:: What the task requires ::
The answer should be one number, the count of lines in the data with "period".
-------- Input records --------
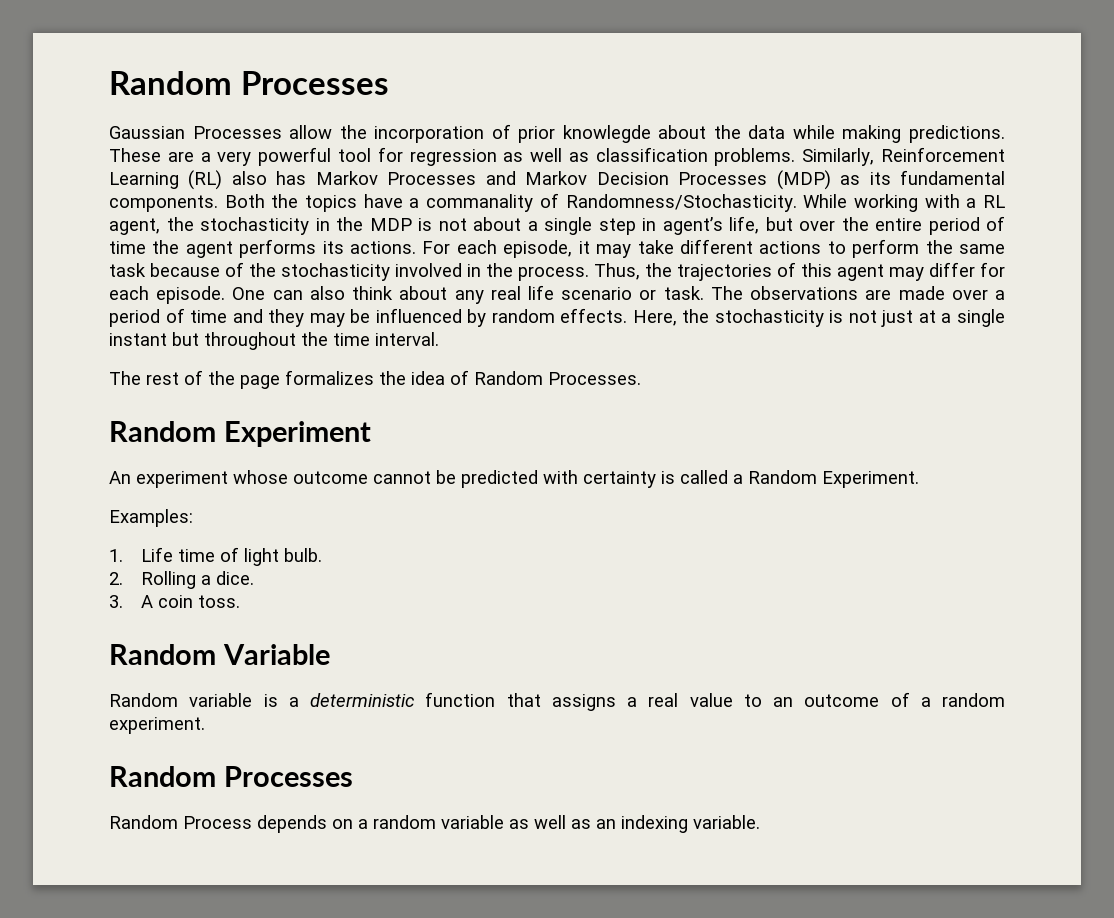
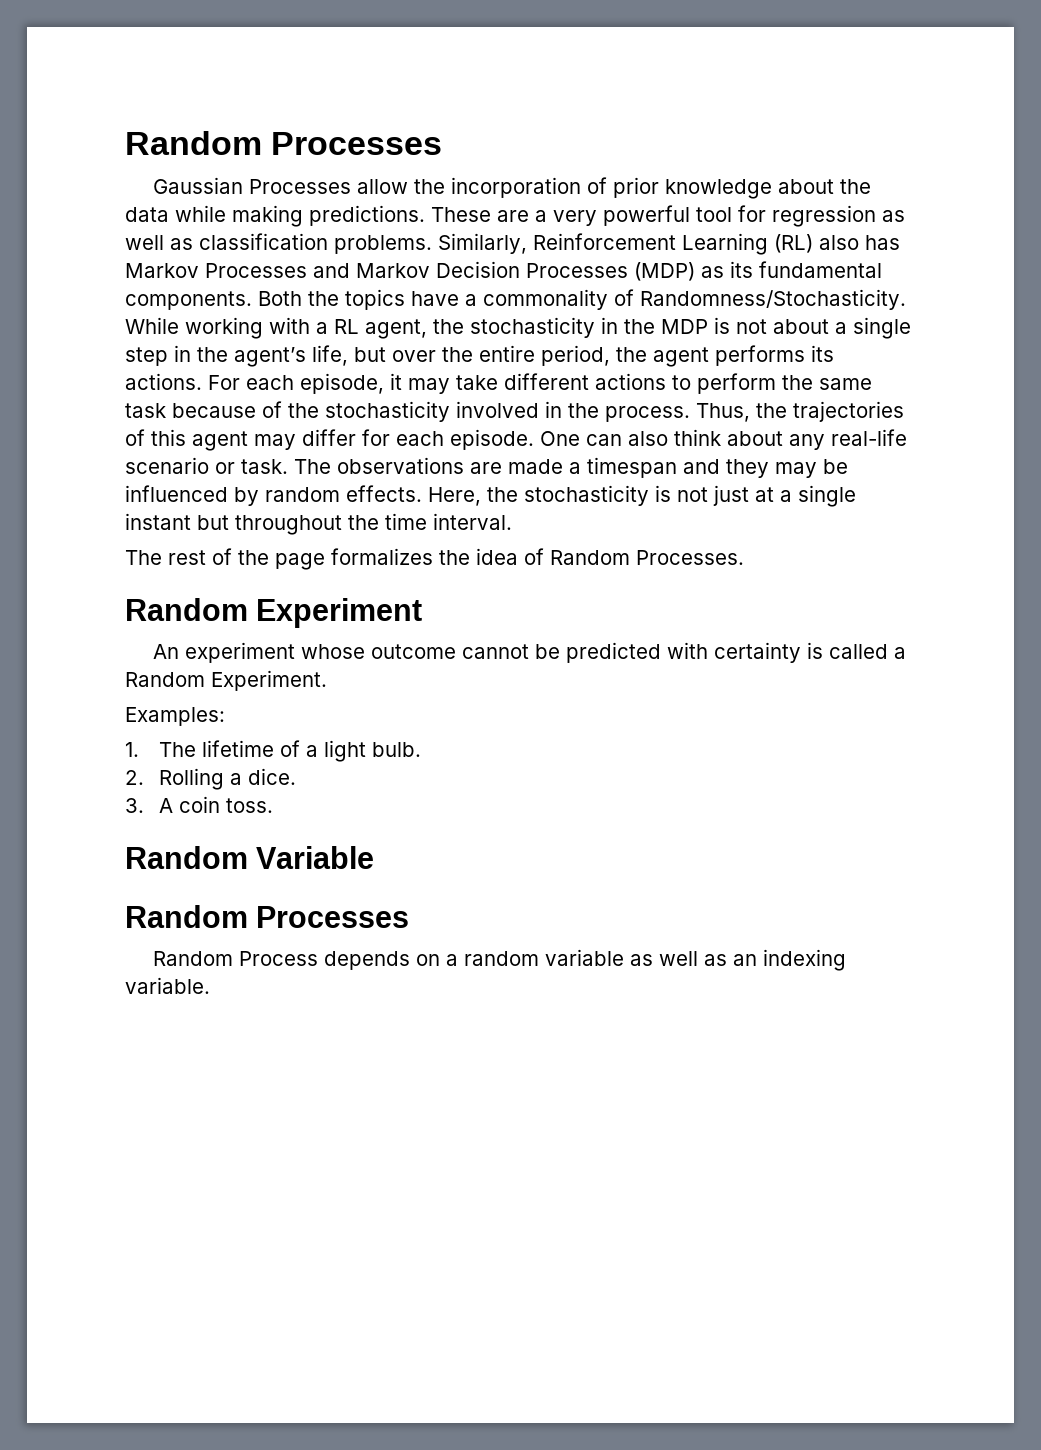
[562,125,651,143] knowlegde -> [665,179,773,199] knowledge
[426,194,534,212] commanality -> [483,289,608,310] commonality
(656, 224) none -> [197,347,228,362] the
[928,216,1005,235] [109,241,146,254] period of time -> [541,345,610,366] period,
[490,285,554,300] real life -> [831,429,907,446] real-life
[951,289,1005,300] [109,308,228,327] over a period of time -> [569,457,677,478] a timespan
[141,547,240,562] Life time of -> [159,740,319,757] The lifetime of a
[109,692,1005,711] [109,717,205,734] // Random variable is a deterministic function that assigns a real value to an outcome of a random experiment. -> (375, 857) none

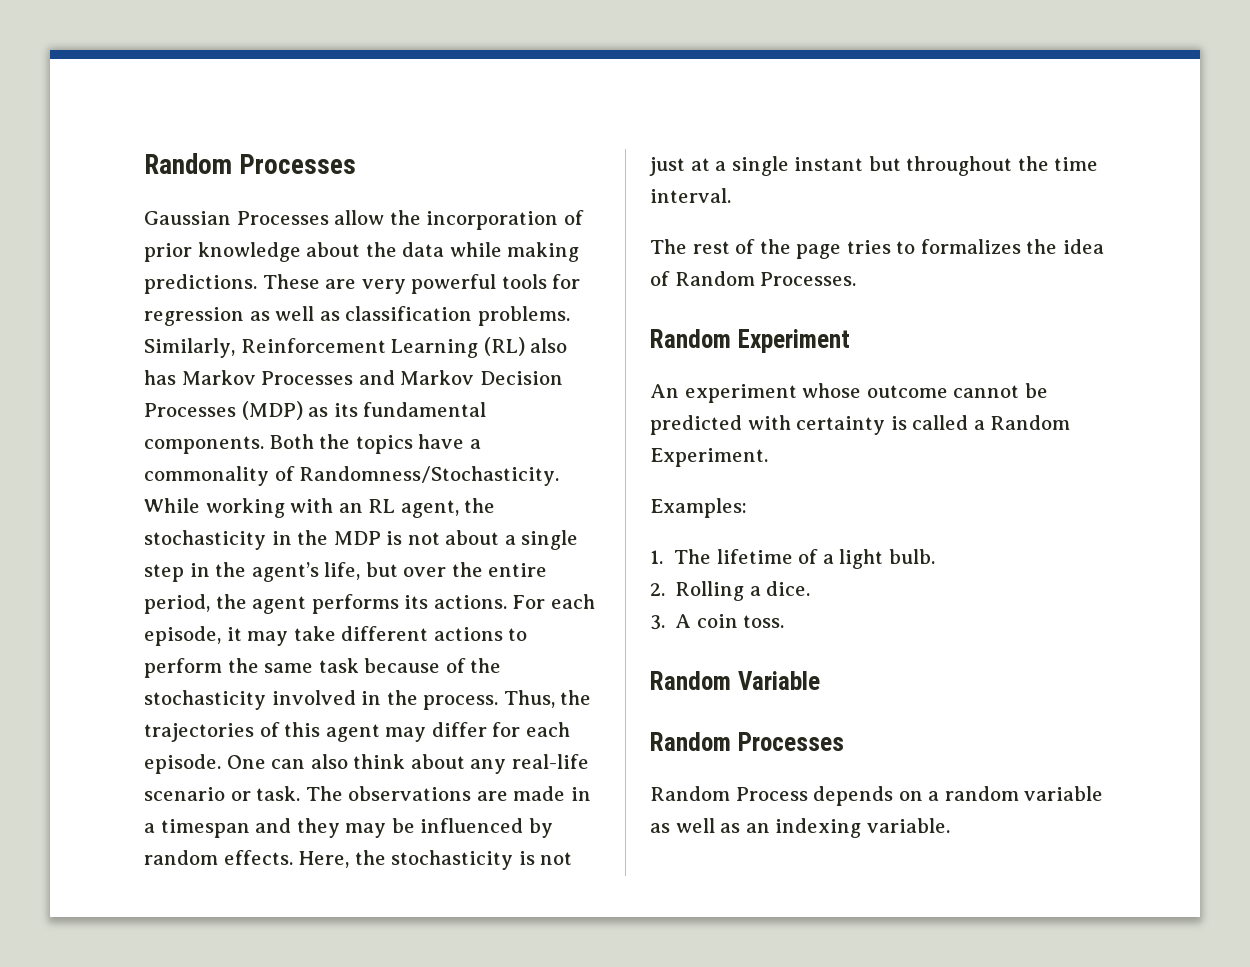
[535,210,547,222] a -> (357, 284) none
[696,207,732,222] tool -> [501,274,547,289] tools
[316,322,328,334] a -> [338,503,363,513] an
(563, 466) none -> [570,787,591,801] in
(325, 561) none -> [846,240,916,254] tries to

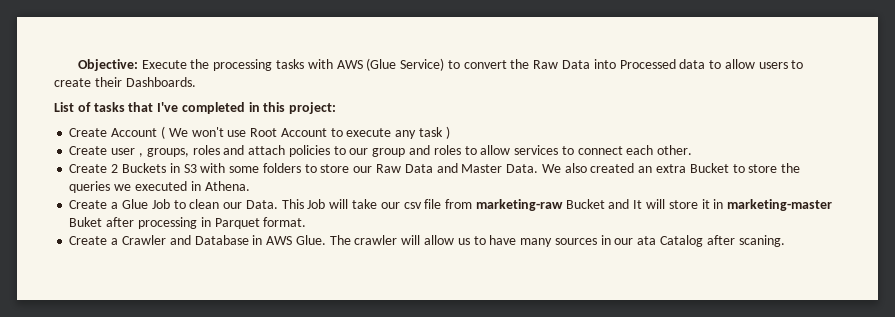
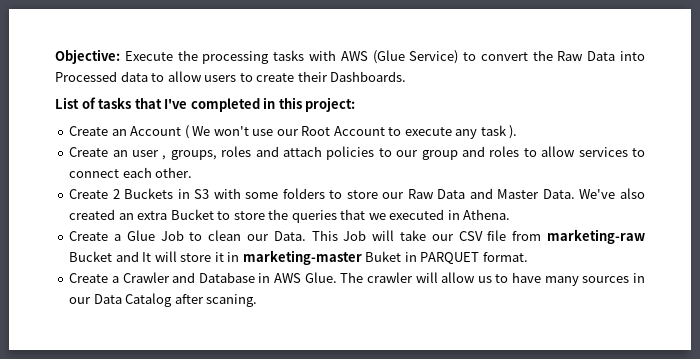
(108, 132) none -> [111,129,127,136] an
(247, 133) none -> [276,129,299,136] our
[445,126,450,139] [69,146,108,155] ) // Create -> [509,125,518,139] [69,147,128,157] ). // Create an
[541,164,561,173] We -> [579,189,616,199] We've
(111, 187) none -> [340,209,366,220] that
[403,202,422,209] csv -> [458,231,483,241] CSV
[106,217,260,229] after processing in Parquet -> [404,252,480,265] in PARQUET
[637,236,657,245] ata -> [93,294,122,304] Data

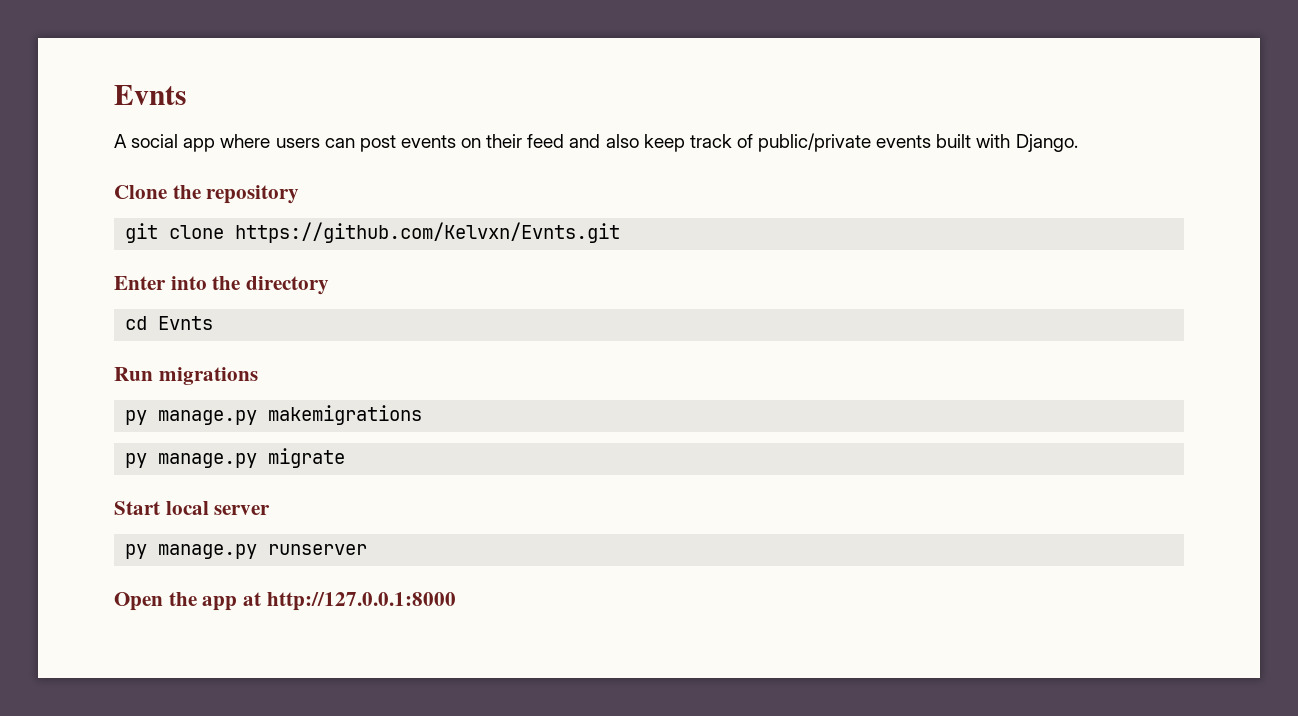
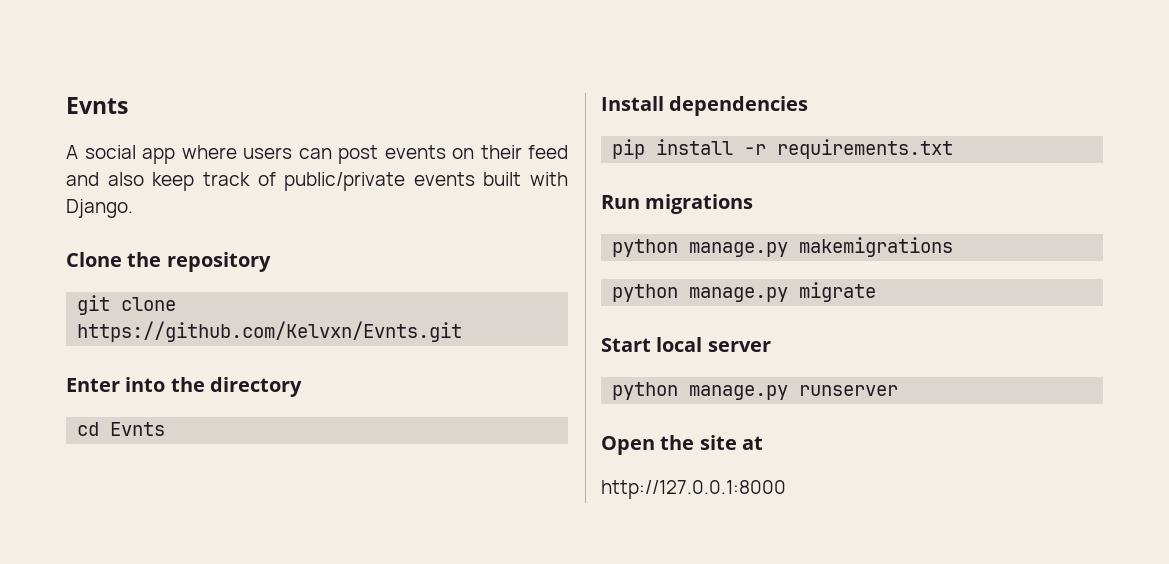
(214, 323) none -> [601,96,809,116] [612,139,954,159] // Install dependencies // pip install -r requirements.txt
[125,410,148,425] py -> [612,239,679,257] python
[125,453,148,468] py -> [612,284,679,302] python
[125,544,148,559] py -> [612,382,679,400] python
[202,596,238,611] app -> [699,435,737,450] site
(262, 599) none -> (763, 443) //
--------
:: Result ::
2